Medical Ethics PHIL 148 @ Binghamton University, Sum 11

22Jun/1129

Case Study: Health Care & Justice (Utilitarianism)

Defined by the ethical implications of the concept “majority rules,” utilitarianism offers a form of justice that stands for the “actions that maximizes the overall good” of any situation. In this case we are presented with a 25 year old lady who is said to be suffering from a condition called Crohns diseases. The effects of this illness, as a result of her bad eating and lifestyle habits, have landed her in the hospital where she is informed of another devastating news. It appears that Maddy also has kidney stones and that is what is responsible for her abdominal pain. Aware of her options, Maddy is now faced with a decision that could result in a drastic change in her life. Does she adhere to the doctor’s advice or does she follow her own?

A utilitarian reading this case study would rather she follow the latter (in following her own judgment)! Should she decide to fulfill the latter in going forth with her own judgment, Mandy would surely be relieving herself as well as the healthcare system of any “burden.”Because she is medically uninsured, Maddy would have had to pay for all medical expenses including the medical surgical procedure herself.  As you can see, this is trouble for someone who is seriously ill and currently earning very little. Proposing to not go through with the surgery procedure from a utilitarian point of view would, therefore, prevent this dilemma and would even save her from the excess stress (stress that can only worsen her current condition). Condoning this act will also benefit the health care system in the sense that it wouldn’t be forced to cover the expenses that Maddy fails to pay. In the end this works out for the greatest good in the sense of having satisfied both parties. The health system would be protected from the burdens of “payment” while Maddy, in addition to this, would also be spared a stressful lifestyle following the surgery (the stress would come from trying to figure out the payment situation).

Some may argue that Maddy’s need for surgery outweighs the effects of the cost on her life or the health care system but a utilitarian may argue the opposite.  Stress, indirectly, played a major role in the “worsening” of Maddy’s condition when she had to juggle between a job and school. If she decides to go through with the surgery, Maddy stands the possibility of being “stressed out” again and that can cause her to be in a state that is far worse than where she currently is right now.

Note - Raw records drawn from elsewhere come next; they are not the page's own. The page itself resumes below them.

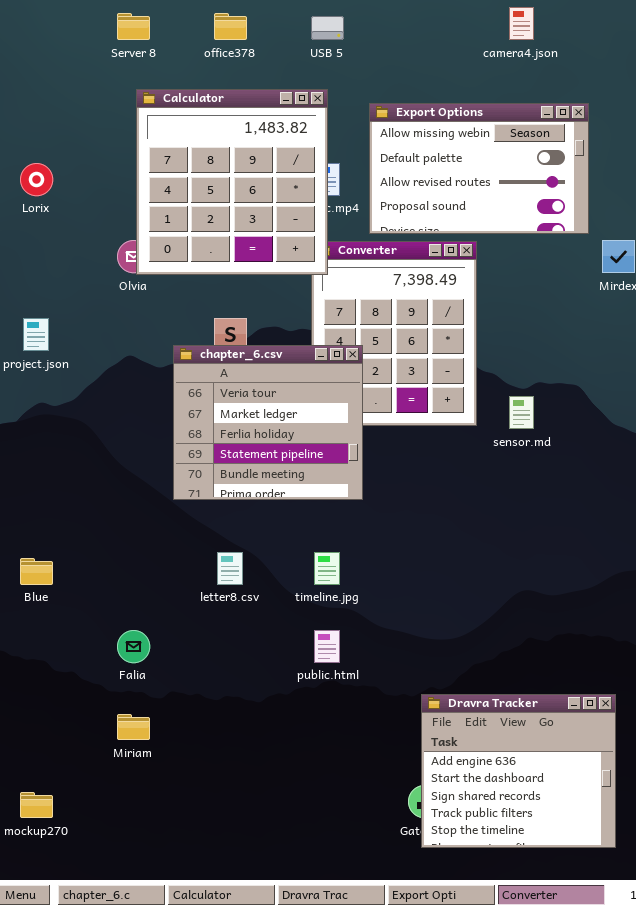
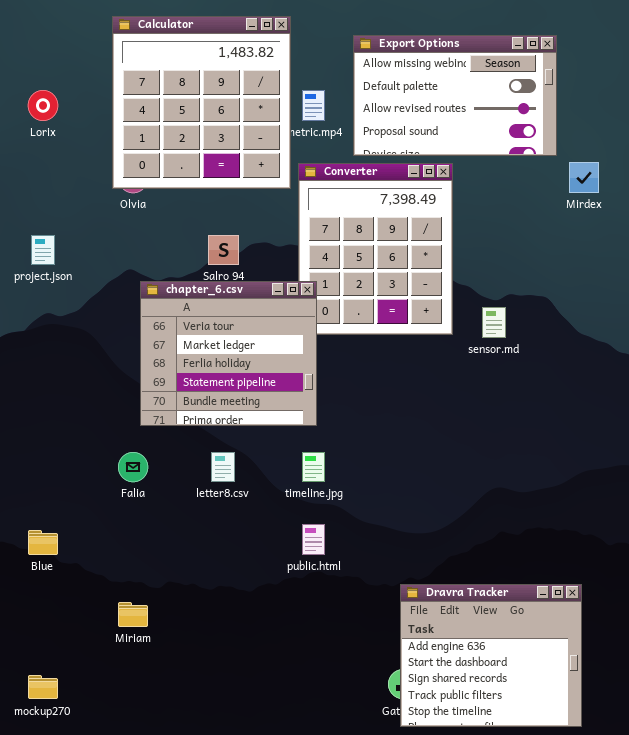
Calculator: [136,89,328,275] -> [112,16,291,189], moved
chapter_6.csv: [173,345,363,500] -> [140,281,317,426], moved
Blue: [20,558,53,585] -> [28,530,58,555], moved
Falia: [117,630,150,663] -> [118,452,148,482], moved

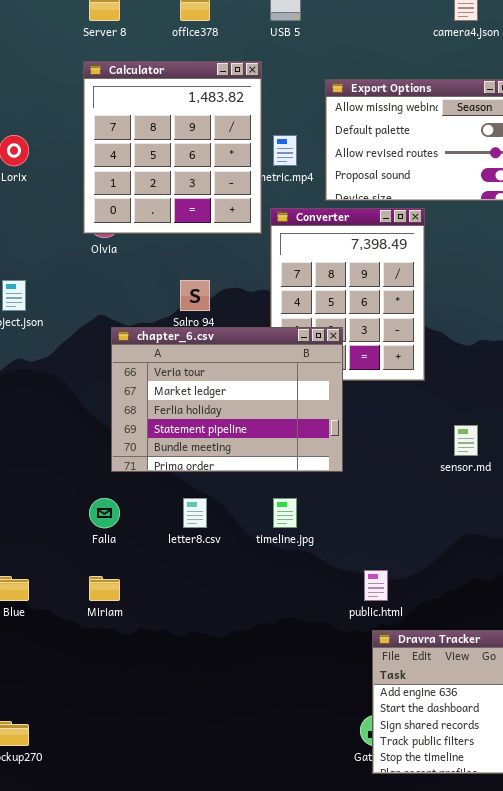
chapter_6.csv: [140,281,317,426] -> [111,327,343,472], resized
sensor.md: [482,307,506,338] -> [454,425,478,456], moved
public.html: [302,524,325,555] -> [364,570,388,601], moved
Miriam: [118,602,148,627] -> [89,576,120,601], moved

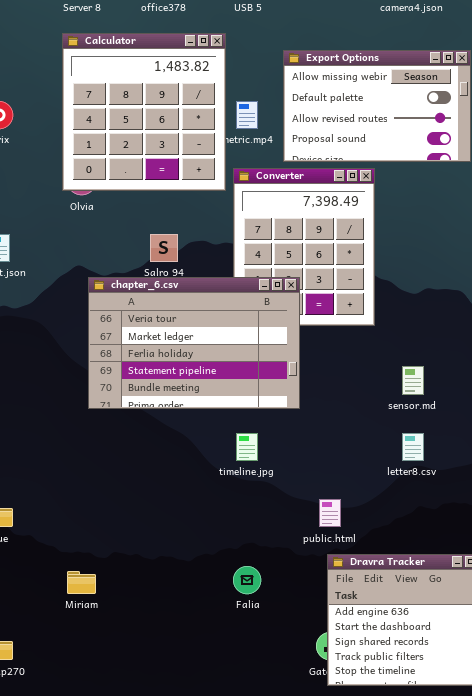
Falia: [89,498,120,528] -> [233,566,261,594], moved
letter8.csv: [183,498,207,528] -> [402,433,424,461], moved
Miriam: [89,576,120,601] -> [67,571,96,594], moved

At this point, the only sound resolution would be to get an insurance. She should speak to her physician or someone else that she trusts about finding an insurance policy that is just right for her. OR she can work out some kind of arrangement with her physician; say… to pay of the medical bills in small increments every week or month until it is all paid off although, I’m not so sure how that would work out or if it’s even possible at all. However, proceeding to follow one of the three suggested options about Maddy’s condition will be sure to grant her the best possible care, in the eyes of utilitarian laws.

 

What other alternatives from you assigned prospective can you provide for Maddy in this case?